#### [Problem statement]
For the records that follow, please set down exactly the lines between the one holding "the green tree at (571,97), 12047" and the one holding "metal frame, 4.25", inclusive, and only those.
**** Material shown ****
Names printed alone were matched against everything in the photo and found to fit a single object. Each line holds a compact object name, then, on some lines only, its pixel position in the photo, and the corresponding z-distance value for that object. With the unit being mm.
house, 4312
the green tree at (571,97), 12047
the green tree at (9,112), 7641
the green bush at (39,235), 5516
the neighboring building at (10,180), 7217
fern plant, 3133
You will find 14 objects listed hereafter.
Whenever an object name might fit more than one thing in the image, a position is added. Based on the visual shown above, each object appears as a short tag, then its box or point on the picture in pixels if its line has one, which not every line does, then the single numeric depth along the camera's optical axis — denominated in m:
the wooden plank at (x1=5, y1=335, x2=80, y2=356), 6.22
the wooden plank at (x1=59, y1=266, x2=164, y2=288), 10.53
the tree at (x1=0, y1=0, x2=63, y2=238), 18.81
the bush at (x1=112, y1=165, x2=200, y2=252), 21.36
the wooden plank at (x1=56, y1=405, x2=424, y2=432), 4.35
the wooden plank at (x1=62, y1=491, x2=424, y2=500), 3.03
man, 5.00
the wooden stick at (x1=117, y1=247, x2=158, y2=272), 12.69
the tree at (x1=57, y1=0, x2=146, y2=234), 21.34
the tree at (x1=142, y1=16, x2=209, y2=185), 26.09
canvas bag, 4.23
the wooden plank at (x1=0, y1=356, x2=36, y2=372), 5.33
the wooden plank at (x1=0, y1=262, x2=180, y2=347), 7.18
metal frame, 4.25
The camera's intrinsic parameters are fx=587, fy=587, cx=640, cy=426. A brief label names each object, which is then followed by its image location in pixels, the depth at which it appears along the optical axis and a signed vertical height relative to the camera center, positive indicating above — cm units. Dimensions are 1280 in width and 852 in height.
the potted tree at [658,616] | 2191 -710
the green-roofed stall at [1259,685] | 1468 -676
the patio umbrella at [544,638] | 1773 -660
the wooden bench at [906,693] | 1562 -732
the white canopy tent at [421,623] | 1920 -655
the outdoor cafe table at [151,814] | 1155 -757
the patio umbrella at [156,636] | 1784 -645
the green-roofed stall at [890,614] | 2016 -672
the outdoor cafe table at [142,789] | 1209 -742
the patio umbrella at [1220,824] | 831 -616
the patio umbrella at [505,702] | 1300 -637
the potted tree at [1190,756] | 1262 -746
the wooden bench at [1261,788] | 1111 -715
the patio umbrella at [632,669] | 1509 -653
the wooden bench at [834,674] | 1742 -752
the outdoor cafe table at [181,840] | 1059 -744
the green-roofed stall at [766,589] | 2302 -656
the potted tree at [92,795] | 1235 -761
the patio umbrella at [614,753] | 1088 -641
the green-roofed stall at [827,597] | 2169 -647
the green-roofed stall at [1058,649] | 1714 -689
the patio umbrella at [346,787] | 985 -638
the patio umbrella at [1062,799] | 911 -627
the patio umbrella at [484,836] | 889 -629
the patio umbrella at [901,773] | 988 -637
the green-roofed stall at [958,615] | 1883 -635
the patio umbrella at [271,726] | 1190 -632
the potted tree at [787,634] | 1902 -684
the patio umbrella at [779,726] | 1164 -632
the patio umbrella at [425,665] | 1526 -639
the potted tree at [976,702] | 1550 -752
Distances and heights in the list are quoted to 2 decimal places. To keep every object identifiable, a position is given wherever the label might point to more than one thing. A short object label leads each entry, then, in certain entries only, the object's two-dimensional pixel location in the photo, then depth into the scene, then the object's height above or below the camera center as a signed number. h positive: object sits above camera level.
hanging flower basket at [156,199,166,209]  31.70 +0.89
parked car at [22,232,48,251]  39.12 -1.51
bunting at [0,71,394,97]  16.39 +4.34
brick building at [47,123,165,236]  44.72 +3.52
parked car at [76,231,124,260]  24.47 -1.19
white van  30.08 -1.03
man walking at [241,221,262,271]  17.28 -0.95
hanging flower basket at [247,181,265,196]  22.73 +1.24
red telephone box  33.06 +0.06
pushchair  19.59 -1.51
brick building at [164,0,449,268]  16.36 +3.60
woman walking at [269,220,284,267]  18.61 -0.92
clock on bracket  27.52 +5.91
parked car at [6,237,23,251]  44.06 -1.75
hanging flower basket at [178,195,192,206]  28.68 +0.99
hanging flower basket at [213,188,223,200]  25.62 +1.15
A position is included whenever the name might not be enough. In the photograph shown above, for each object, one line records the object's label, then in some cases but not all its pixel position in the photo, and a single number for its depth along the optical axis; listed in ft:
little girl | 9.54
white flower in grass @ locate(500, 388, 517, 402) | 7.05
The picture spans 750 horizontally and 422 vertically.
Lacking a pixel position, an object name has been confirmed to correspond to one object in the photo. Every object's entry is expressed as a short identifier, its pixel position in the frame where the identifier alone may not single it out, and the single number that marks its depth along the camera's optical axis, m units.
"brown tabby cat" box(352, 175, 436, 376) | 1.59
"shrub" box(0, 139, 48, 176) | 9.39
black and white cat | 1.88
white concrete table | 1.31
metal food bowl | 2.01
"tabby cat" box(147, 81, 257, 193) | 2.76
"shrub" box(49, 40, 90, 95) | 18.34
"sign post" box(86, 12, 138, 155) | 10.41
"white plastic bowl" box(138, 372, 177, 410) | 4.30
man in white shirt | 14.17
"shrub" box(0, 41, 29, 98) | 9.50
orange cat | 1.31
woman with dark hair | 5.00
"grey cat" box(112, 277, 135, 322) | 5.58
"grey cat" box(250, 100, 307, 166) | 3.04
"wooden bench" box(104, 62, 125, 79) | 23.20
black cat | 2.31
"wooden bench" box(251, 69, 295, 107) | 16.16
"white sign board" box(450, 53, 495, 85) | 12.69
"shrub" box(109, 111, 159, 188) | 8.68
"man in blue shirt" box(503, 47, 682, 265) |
****
#### [Result of this task]
the green tree at (571,97), 12047
the green tree at (9,112), 7641
the green bush at (39,235), 5516
the neighboring building at (10,180), 7217
fern plant, 3133
You will find 14 objects listed hereafter.
Whenever an object name might fit more than one thing in the image, a position is added. Based on the visual shown above, each object appears as a short tag, then its box or point on the picture in pixels if its line has one, which not every line does, then the single numeric depth along the camera's optical axis — denominated in m:
the wooden plank at (x1=5, y1=335, x2=80, y2=356), 6.22
the wooden plank at (x1=59, y1=266, x2=164, y2=288), 10.53
the tree at (x1=0, y1=0, x2=63, y2=238), 18.81
the bush at (x1=112, y1=165, x2=200, y2=252), 21.36
the wooden plank at (x1=56, y1=405, x2=424, y2=432), 4.35
the wooden plank at (x1=62, y1=491, x2=424, y2=500), 3.03
man, 5.00
the wooden stick at (x1=117, y1=247, x2=158, y2=272), 12.69
the tree at (x1=57, y1=0, x2=146, y2=234), 21.34
the tree at (x1=142, y1=16, x2=209, y2=185), 26.09
canvas bag, 4.23
the wooden plank at (x1=0, y1=356, x2=36, y2=372), 5.33
the wooden plank at (x1=0, y1=262, x2=180, y2=347), 7.18
metal frame, 4.25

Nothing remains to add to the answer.